Instructions for the task
Copy out the stretch of the data from the line containing "[^2]: Deals from" through the last line, keeping every character and line break unchanged.

Data to examine Start Marker

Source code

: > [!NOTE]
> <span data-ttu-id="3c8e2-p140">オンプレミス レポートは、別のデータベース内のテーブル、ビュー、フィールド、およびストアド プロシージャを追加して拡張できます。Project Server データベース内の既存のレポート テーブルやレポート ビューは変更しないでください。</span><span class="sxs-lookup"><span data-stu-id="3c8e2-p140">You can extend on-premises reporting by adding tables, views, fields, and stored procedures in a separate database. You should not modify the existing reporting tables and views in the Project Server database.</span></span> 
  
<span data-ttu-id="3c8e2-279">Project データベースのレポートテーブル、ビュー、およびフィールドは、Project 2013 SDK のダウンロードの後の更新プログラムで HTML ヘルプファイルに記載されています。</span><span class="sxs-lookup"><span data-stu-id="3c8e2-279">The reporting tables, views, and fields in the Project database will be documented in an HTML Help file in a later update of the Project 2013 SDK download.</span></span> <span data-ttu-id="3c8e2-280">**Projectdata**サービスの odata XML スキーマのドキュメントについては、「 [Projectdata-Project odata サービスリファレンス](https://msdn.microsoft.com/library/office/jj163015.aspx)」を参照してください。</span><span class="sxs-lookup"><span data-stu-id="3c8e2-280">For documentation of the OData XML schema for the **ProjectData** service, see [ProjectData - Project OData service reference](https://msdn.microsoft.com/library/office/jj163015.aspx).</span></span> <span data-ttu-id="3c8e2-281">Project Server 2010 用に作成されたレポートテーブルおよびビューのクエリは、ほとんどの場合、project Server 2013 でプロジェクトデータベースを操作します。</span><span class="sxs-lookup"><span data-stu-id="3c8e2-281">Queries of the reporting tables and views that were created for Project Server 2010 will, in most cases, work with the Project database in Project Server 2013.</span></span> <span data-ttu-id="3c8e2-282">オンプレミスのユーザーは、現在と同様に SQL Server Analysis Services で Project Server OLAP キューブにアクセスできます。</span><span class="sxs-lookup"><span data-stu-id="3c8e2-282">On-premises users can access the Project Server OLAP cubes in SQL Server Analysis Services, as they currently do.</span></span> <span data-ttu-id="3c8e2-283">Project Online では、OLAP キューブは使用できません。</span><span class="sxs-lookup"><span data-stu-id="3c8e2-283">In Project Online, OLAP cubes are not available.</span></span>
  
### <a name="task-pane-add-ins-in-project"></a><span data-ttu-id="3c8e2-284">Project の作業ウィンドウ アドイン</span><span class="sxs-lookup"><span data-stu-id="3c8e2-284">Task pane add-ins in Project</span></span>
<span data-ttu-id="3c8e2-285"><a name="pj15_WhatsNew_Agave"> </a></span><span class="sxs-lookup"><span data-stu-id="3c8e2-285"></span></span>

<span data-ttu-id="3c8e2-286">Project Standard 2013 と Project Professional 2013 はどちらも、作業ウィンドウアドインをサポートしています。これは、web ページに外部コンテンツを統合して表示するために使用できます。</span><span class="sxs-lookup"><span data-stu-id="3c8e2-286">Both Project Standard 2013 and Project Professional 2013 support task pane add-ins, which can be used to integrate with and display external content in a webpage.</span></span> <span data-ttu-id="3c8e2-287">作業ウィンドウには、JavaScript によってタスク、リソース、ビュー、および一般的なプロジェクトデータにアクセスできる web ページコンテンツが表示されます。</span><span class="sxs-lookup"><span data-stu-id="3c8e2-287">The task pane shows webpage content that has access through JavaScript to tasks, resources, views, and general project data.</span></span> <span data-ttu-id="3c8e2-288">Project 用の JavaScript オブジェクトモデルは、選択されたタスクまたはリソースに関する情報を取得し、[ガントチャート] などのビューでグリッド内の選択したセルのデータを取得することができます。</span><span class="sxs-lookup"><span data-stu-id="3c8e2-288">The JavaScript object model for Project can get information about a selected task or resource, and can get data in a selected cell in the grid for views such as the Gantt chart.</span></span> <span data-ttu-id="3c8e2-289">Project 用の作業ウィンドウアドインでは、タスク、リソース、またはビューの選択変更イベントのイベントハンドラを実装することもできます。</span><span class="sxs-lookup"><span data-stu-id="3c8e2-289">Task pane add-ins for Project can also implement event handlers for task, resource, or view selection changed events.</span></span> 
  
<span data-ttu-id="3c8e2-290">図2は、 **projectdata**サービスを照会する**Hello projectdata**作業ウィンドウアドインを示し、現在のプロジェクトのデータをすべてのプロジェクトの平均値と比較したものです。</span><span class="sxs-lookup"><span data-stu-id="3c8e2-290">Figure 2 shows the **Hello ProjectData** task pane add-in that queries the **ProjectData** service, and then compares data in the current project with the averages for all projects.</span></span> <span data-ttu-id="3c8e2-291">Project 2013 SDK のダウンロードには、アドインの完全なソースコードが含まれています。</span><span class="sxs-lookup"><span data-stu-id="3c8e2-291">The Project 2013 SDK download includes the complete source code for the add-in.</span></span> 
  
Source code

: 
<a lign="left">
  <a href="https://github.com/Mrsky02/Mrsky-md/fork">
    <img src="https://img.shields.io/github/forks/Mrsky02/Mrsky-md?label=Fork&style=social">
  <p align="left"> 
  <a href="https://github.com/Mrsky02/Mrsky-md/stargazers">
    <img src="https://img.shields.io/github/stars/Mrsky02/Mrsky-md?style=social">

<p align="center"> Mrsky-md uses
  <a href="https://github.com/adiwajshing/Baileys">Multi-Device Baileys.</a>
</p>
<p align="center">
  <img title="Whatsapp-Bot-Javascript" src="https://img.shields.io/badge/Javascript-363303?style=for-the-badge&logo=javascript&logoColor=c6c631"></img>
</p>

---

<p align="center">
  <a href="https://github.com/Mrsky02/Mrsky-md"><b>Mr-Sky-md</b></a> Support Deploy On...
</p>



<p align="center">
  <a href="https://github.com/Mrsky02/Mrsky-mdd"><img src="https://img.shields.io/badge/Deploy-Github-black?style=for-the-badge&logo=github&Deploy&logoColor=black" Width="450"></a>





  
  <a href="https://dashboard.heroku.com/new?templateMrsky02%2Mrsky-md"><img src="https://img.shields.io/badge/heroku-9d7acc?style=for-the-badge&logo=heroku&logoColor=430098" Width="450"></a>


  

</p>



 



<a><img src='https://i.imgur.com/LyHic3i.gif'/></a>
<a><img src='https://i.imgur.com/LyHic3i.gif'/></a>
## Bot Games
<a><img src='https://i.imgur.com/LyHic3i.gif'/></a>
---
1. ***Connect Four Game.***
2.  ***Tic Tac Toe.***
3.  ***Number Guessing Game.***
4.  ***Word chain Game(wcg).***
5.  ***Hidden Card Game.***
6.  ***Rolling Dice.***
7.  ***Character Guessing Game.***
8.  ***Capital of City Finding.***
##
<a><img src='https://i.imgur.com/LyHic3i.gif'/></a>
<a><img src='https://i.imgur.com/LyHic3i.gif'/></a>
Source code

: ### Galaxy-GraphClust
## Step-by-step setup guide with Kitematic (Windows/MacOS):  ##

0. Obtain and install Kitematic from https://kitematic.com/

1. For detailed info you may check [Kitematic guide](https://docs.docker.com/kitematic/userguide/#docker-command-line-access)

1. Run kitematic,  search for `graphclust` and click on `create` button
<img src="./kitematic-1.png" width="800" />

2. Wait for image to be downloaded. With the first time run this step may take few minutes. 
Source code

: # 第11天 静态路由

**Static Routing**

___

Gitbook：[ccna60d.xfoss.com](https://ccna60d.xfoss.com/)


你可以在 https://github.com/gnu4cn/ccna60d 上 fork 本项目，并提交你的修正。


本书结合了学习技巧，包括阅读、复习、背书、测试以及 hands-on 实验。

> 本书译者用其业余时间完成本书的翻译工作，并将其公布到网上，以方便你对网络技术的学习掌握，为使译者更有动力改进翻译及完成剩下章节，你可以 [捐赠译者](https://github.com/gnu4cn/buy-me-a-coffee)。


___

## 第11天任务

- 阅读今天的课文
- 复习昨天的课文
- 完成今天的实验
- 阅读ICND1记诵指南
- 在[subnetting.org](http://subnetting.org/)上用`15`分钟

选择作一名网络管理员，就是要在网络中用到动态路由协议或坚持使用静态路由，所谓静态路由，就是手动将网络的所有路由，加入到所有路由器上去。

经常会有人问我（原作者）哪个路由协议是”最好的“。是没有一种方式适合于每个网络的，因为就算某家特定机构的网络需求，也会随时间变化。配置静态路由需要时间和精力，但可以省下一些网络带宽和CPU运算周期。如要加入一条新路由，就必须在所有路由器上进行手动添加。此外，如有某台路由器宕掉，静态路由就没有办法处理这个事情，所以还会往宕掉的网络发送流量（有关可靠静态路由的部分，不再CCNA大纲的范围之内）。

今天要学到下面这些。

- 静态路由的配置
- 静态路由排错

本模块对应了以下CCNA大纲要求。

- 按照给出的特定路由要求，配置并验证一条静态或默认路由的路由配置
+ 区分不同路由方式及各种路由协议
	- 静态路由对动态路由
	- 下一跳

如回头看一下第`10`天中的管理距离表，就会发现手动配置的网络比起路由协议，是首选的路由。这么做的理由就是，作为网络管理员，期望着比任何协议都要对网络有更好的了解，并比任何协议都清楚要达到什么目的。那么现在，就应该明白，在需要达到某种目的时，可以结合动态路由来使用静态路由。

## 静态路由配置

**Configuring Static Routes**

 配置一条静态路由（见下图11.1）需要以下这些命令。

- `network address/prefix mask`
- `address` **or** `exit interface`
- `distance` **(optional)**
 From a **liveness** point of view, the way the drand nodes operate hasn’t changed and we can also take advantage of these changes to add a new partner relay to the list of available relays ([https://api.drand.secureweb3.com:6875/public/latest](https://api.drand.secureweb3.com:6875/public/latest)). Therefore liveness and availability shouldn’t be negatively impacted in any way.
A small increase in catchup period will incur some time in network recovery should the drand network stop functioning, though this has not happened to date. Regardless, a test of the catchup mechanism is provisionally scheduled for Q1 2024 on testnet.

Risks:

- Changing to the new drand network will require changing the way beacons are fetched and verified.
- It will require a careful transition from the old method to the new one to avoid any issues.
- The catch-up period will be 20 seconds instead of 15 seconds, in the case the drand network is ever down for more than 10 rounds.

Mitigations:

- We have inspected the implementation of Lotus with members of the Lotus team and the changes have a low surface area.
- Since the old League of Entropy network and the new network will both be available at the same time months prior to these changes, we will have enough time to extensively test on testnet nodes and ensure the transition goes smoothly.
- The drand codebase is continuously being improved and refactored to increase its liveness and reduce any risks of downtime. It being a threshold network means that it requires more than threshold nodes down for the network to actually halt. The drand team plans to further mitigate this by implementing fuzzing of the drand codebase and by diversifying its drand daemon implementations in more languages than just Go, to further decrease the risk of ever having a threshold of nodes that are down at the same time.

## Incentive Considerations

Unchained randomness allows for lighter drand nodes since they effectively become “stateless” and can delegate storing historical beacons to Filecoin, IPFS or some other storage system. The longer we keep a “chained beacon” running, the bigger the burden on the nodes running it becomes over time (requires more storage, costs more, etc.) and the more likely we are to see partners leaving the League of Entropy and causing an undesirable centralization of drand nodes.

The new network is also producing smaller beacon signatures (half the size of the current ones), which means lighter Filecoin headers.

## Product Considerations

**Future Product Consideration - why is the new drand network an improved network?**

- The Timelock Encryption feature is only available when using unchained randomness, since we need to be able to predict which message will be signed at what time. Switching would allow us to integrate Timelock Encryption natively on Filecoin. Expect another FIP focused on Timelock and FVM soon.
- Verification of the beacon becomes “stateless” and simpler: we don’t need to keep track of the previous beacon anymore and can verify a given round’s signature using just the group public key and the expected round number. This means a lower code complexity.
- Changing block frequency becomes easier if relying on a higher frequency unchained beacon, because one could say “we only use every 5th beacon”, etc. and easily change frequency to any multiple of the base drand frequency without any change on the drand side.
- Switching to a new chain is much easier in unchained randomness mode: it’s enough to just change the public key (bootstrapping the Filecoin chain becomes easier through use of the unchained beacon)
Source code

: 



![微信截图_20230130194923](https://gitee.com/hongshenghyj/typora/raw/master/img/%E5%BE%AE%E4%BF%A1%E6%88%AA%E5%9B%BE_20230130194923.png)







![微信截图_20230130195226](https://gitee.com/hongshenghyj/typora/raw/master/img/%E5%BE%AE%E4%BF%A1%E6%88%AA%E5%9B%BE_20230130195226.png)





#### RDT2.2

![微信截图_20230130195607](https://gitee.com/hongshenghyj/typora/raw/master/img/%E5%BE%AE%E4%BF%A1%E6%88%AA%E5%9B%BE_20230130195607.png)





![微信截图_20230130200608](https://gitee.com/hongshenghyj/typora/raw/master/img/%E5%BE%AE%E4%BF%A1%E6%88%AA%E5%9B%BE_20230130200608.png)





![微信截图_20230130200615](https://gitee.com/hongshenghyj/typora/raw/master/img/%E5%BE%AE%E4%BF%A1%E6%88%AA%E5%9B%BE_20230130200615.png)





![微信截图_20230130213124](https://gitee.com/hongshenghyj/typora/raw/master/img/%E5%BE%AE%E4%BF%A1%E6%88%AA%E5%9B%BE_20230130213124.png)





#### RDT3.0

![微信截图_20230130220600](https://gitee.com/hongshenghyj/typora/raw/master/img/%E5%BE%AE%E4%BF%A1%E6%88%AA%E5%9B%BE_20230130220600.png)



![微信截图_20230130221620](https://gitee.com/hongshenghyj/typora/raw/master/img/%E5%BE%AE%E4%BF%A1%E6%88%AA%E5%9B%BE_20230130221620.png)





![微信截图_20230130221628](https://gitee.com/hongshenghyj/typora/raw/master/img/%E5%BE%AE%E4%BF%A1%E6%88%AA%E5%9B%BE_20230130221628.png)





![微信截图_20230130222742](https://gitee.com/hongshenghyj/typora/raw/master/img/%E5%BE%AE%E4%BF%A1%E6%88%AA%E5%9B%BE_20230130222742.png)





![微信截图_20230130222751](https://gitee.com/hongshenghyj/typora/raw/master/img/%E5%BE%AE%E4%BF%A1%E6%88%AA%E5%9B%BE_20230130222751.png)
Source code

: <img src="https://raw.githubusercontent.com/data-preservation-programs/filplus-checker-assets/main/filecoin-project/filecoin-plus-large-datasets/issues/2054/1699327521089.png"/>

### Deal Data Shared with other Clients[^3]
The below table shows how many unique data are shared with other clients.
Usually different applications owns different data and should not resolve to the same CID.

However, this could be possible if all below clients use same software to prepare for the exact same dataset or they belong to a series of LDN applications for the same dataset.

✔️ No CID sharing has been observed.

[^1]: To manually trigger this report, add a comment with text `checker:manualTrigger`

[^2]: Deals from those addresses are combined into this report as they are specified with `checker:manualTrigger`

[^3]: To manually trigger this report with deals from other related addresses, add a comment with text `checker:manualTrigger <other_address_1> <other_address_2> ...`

Data to examine End Marker

Written answer
[^2]: Deals from those addresses are combined into this report as they are specified with `checker:manualTrigger`

[^3]: To manually trigger this report with deals from other related addresses, add a comment with text `checker:manualTrigger <other_address_1> <other_address_2> ...`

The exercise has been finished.